妊娠の騒動から4ヶ月、私と彼は壊れそうになりながらそばにいた。あんなことがあったから、お互い離れるということがすっぽり頭から抜け落ちてしまっていたらしいのだ。


現実に打ちのめされ、現実に迎合してゆくうち、私は日に日にやつれていった。
多忙だから、お金を払うのは彼だから、私は彼に最大限譲歩した。美味しいご飯も、素敵な音楽も、面白い本もそこにはあったからだ。でも、何かが満たされなかった。ぽっかりと心に穴が空いて、彼が朝方眠っているところから起き出して、緑色のソファに丸まった。彼の着せてくれた可愛いTシャツ、彼の汲んできてくれたお水、朝になれば全てが温まって、陽に照らされて陳腐な感じがした。

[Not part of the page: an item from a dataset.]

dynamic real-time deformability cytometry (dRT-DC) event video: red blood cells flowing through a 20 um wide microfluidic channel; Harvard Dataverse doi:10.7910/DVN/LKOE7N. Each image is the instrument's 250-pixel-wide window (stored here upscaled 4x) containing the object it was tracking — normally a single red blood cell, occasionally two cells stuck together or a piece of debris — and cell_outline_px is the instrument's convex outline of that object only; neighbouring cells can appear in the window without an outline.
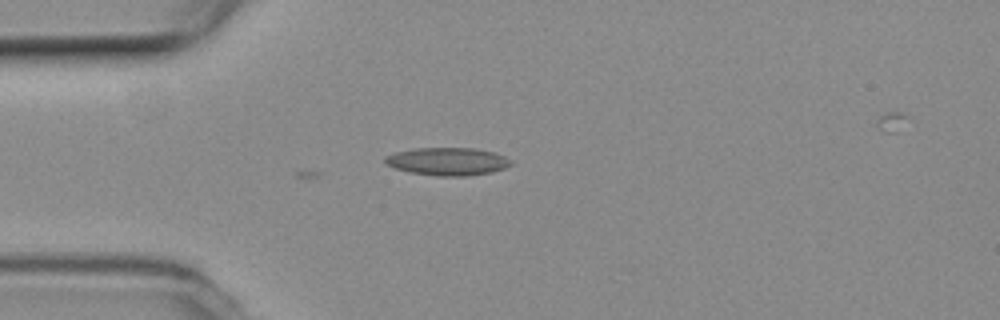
{"species": "common noctule bat (a hibernating species)", "species_latin": "Nyctalus noctula", "temperature_condition": "room temperature", "stored_images_in_passage": 4, "camera_frame_rate_fps": 3000, "um_per_image_px": 0.085, "animal": {"sex": "female", "body_mass_g": 19.3, "forearm_length_mm": 54.1}, "frame": {"image": 1, "passage_image": 4, "time_ms": 1.0, "image_size_px": [1000, 320], "cell_outline_px": [[512, 164], [504, 168], [492, 172], [468, 176], [436, 176], [408, 172], [396, 168], [388, 164], [384, 160], [384, 156], [396, 152], [412, 148], [476, 148], [496, 152], [504, 156]], "centroid_in_image_um": [38.04, 13.72], "position_along_channel_um": 47.0, "area_um2": 20.46}}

この日々は、夢みたいだと思った。どこに行っても感じるのは、「ここは私の日常ではない、私の居場所じゃない」って、そんなことばかり。
こんなの、ずっとは続かない。私の現実に、彼はどうしてもマッチしなかった。
そんな夢なら、覚めないといけない気がした。真っ白な部屋で、笑えるくらいの感傷に浸り、私は泣いた。

そういう朝が、何回もあった。

しかし泣けど叫べど、彼の部屋にいるときの私は、外にいる私よりずっと可愛かった。彼のいだく夢にならった、「可愛い彼女」であるのが仕事だったからだろうか。

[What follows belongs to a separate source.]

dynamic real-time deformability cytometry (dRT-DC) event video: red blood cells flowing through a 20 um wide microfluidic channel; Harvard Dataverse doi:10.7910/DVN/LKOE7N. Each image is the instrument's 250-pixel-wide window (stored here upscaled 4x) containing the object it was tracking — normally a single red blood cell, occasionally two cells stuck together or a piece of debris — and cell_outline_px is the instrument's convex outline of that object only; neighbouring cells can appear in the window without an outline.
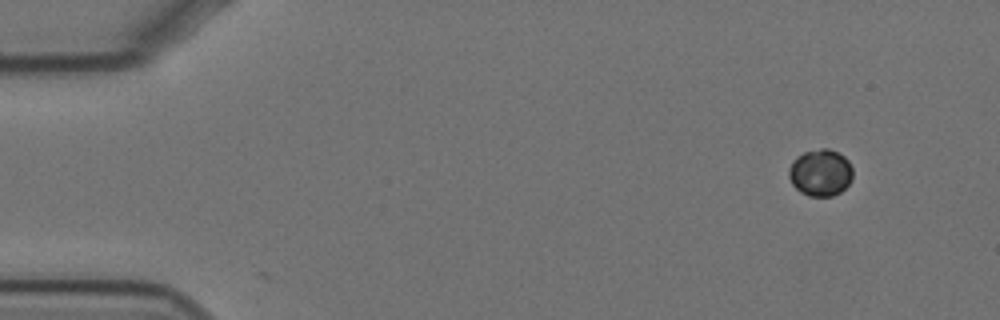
{"species": "Egyptian fruit bat (a non-hibernating species)", "species_latin": "Rousettus aegyptiacus", "temperature_condition": "cold", "stored_images_in_passage": 3, "camera_frame_rate_fps": 3000, "um_per_image_px": 0.085, "animal": {"sex": "female"}, "frame": {"image": 1, "passage_image": 1, "time_ms": 0.0, "image_size_px": [1000, 320], "cell_outline_px": [[852, 180], [840, 192], [832, 196], [808, 196], [800, 192], [792, 184], [788, 176], [788, 168], [792, 160], [796, 156], [804, 152], [820, 148], [828, 148], [844, 156], [848, 160], [852, 168]], "centroid_in_image_um": [69.71, 14.67], "position_along_channel_um": 15.3, "area_um2": 17.63}}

また彼の部屋において、私はまちがいなくペットだった。不安定にゆらゆらゆれる私を見て、彼は何を言うでもなく、ねこちゃんを飼おう、なんて言っていた。

私が人間の悩みをもって、人間として生活しているということについては、見ないふり、聞かないふりをしていた。こんな日々、ほんとうに続くというの?そんな不安な心の叫びを押しとどめて、私は彼氏の選んだ可愛い服を着ていた。
彼はこんなに悲しい私の髪を梳いて、幸せそうにテレビを眺めていた。



あの日、彼は「もう背負いきれない」と言った。
あの日、私は「背負えなんて言ってない」と言った。


心底、彼のことを馬鹿みたいだと思った。
私は数十万で売られる証明書付きの猫ではい。彼が熱を向けてやまない、フワフワとして形のない、未完成で可愛いアイドルでもない。
職を持ち、家に住む、22歳の人間の女。質量を持った実像だ。
そんなものを背負うなんて、まちがいなく馬鹿だと思った。隣を歩くというのが、パートナーシップだと思っているのに。

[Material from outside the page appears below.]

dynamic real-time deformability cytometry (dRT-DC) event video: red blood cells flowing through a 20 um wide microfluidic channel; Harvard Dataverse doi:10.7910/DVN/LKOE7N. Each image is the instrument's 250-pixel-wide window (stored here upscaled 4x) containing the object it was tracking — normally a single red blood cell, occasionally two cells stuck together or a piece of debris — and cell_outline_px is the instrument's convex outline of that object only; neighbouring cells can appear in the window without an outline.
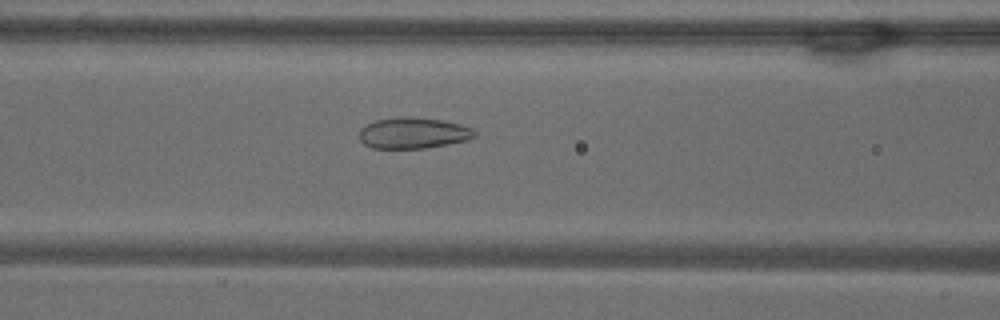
{"species": "common noctule bat (a hibernating species)", "species_latin": "Nyctalus noctula", "temperature_condition": "warm", "stored_images_in_passage": 51, "camera_frame_rate_fps": 3000, "um_per_image_px": 0.085, "animal": {"sex": "male", "body_mass_g": 18.8}, "frame": {"image": 1, "passage_image": 19, "time_ms": 6.0, "image_size_px": [1000, 320], "cell_outline_px": [[476, 136], [468, 140], [448, 144], [424, 148], [372, 148], [364, 144], [360, 140], [360, 128], [364, 124], [376, 120], [408, 116], [440, 120], [460, 124], [472, 128], [476, 132]], "centroid_in_image_um": [35.12, 11.31], "position_along_channel_um": 131.5, "area_um2": 20.87}}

同時に、気づいてしまった。彼は私のこと、人間としては好きじゃない。彼は私のこと、どこにでも連れて歩いてくれたけれど、ペットやアイドルやアクセサリーとして、大好きだったというだけなのだ。だから私の人間性やそれに伴う脆弱性、独立性みたいなものを、認められなかったんだと思う。

人間として女を愛して、その女に捨てられた哀れな男に、私は何を期待していたのだろう。私を人間としては見てくれなかった男。束縛の指輪も、例のごとく目黒川に投げ捨てればいい。



ああ、これは、来たるべき終わりだ、と感じた。
2年前の別れなんかよりも、余程すとんと胸の底に落ちた。きっと私が聞きたかったのは、彼のいう嘘みたいな「結婚したいくらい好き」じゃなく、「結婚の好きとは違うけど好き」という本音だったんだと思う。


夢のことは、覚めれば忘れる。まだ2週間、1ヶ月だって経っていないのに、私はもう彼がどんな声だったか忘れてしまった。

彼が作ったものも未だに好きだが、あの日の出来事たちが、かつて聞いたお話たちが、童話のように遠くきこえる。欠けて抜け落ちたように実感を失って行く。彼の顔も、いつか忘れる。


今度はうつつにて愛をはぐくみたい。